Basement Jaxx appear to be well past their prime, though this comes as no revelation. They seem to have been making their way to this point for a while. After the underwhelming Crazy Itch Radio and then the band’s three-year lull, where no new material was recorded, the general public were becoming slightly sceptical at the longevity of the once dominant party machine. Scars was either going to resurrect the duo, and vault them back to their place of worship, or it would confirm many predictions that Basement Jaxx no longer possesses that x-factor, and is merely a shadow of its once holy self. In short, the band has run out of steam, and is the farthest away they have ever been from the apex of their successful career.
Once a dynamic duo eager to break free from the archetypes of the dance genre in favour of creating something distinct and exciting; the duo has opted for the generic and predictable. The overall lack of variety makes for a consistent albeit dull album, which leaves a bland after-taste in the listener’s aural palette. This tastelessness is exacerbated by tracks that segue and dissolve into each other, repeating former themes until they are indistinguishable and monotonous.

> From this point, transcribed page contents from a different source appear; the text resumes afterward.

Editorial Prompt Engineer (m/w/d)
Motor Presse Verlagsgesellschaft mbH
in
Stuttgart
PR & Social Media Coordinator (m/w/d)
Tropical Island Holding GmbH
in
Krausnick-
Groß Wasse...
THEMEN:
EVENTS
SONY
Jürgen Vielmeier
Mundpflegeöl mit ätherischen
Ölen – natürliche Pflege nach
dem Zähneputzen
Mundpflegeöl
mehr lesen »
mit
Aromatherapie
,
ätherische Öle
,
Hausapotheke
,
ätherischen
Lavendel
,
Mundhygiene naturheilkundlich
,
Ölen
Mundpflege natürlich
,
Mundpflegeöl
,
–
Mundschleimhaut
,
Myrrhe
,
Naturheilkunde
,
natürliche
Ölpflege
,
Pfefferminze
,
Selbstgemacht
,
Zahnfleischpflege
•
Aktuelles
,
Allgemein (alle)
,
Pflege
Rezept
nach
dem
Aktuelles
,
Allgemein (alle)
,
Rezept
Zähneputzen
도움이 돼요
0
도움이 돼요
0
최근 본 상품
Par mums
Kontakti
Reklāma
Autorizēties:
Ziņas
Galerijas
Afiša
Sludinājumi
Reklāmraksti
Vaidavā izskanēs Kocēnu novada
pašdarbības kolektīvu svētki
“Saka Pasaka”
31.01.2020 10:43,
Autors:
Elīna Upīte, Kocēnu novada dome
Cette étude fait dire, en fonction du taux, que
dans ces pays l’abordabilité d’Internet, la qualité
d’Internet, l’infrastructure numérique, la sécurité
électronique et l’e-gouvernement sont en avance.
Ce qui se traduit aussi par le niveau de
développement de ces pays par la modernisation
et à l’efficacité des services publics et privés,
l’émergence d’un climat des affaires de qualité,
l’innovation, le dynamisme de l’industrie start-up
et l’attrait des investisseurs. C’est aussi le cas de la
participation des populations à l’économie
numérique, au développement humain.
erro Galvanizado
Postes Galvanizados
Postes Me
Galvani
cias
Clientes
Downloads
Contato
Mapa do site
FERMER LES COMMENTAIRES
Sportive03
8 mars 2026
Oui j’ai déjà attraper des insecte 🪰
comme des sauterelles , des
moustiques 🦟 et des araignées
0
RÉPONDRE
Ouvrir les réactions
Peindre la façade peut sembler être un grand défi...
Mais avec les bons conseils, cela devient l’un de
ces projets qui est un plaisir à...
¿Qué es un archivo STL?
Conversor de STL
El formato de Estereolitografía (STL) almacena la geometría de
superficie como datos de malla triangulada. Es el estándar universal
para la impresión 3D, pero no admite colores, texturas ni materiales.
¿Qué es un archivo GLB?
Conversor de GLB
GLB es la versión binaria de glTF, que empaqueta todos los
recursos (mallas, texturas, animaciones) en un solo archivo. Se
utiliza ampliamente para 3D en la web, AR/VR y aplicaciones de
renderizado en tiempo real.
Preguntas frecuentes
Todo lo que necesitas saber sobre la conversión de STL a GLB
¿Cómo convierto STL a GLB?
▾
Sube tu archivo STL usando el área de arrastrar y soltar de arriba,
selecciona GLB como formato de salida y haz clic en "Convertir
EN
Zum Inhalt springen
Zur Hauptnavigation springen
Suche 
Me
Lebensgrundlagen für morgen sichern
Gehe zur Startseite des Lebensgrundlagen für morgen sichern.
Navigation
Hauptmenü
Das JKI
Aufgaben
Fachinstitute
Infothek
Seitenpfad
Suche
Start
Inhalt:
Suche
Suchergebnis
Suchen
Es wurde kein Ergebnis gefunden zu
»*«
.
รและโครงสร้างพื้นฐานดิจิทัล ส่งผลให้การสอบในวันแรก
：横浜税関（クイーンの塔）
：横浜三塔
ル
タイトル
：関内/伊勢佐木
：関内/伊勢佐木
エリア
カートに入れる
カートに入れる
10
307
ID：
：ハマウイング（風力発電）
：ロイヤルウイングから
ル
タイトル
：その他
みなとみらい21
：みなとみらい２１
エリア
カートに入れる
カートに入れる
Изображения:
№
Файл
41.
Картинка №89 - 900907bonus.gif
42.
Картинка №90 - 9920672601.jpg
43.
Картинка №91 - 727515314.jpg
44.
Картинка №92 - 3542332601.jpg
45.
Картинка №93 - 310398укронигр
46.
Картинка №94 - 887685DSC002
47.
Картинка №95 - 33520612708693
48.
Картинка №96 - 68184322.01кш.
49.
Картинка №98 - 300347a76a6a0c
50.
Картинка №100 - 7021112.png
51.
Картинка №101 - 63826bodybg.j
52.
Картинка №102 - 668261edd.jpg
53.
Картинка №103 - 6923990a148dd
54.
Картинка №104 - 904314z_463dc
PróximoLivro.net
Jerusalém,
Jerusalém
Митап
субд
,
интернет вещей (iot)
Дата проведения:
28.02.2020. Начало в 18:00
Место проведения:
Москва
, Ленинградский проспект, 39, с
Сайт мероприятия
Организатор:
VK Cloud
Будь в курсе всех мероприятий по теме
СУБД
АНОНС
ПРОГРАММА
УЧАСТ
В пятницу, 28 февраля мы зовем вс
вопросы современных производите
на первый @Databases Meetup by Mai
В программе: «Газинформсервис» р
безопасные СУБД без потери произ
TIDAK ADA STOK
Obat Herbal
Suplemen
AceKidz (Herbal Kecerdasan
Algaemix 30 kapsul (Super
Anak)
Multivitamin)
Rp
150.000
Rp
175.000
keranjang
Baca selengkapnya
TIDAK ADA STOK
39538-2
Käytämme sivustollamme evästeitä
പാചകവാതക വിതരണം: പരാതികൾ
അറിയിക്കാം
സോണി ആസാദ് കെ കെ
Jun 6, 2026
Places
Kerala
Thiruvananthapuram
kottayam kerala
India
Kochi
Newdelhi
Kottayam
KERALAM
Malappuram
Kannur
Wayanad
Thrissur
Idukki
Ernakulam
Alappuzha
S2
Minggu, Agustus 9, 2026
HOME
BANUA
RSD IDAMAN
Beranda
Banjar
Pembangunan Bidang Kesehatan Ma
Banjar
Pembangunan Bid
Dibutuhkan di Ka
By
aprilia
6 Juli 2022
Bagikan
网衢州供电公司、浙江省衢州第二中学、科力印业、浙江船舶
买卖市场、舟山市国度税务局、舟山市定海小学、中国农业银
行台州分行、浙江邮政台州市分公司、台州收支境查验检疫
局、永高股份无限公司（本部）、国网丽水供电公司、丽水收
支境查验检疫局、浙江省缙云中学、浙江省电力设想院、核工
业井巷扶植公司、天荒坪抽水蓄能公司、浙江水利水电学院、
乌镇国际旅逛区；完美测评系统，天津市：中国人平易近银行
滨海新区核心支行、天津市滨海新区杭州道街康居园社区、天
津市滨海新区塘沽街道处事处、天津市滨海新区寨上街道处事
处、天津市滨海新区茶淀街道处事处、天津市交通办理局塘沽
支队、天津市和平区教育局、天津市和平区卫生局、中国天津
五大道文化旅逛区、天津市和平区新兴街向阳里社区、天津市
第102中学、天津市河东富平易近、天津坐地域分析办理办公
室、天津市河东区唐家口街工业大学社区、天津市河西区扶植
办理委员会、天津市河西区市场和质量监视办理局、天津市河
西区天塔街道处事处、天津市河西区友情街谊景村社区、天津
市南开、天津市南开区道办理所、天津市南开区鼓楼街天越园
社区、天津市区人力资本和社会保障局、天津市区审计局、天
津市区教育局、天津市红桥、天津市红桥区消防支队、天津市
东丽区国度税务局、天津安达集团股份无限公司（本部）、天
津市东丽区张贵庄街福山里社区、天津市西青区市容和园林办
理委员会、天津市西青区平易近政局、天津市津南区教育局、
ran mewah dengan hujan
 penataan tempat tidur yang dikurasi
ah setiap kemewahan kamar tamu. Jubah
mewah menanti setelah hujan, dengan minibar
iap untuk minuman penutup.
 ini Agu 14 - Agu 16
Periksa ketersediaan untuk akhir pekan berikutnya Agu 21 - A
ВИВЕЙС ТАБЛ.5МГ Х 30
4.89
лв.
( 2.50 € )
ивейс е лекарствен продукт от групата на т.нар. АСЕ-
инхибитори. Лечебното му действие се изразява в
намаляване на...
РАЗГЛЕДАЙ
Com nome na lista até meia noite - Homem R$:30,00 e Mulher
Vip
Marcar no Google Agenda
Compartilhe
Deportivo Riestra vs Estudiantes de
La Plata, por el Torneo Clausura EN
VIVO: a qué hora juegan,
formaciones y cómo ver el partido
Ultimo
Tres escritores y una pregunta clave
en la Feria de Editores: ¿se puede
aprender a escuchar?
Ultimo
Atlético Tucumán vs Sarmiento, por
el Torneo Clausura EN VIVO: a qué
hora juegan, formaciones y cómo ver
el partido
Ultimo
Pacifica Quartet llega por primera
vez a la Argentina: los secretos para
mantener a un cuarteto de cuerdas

Though you’ve got to give the boys some credit for assembling one of the most diverse group of collaborators imaginable. Yet what can we expect from a duo whose limitless energy and hedonistic abandon is a form of catharsis in itself. Electronica poster-girl Santigold, radio-favourite Sam Sparro and the one-and-only Yoko Ono, all feature on Scars. But these guest stars make it impossible for Basement Jaxx to stamp their iconic club-meets-house trademark on the songs. The duo step back, and allow the “featurers” to do all the work. Are the boys really that lazy? Or perhaps they are timid and uncertain regarding their precarious position in the current music scene.
So as we near the end of the decade, and reminisce about the definitive musical moments, we should fondly remember Basement Jaxx as they were in their prime – and not dwell on the inadequacy of their latest release. We should recognise the past successes of the duo - and not feel totally dissatisfied with Scars. But all good parties come to an end, no matter how long you attempt to delay and postpone the inevitable. Scars represents the end of an era - after a decade of partying, its time for the boys to take a break.